Entries shown:
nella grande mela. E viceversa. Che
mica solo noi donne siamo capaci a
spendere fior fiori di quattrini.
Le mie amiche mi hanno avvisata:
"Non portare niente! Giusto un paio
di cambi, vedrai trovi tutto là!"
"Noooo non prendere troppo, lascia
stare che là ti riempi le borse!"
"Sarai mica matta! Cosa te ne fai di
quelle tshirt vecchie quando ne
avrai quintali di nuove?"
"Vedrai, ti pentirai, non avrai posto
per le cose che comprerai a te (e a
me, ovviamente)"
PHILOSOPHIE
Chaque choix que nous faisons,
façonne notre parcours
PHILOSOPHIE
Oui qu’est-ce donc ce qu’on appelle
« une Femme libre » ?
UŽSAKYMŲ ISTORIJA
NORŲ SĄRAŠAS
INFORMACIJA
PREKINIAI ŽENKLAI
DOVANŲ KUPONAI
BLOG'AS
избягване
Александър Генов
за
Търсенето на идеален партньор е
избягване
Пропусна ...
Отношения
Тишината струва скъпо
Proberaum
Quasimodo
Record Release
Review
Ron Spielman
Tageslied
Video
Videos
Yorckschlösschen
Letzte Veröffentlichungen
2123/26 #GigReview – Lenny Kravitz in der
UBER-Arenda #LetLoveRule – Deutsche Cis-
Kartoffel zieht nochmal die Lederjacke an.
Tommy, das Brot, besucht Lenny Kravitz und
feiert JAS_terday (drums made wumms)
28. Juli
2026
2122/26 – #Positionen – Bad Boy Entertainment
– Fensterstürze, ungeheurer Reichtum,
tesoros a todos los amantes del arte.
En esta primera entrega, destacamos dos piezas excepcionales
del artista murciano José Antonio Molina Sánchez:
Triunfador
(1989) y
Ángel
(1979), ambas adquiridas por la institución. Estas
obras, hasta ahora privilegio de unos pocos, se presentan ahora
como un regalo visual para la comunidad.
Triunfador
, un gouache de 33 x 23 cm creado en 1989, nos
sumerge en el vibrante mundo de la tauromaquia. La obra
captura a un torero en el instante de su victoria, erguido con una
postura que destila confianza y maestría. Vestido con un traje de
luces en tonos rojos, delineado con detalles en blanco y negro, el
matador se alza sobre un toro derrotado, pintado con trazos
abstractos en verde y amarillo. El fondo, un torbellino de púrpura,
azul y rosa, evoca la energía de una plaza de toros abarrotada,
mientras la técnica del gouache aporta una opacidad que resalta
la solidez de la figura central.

Requirement: Count, in the records above, the lines that include "avrai", and give the number with nothing added.

Answer box: 2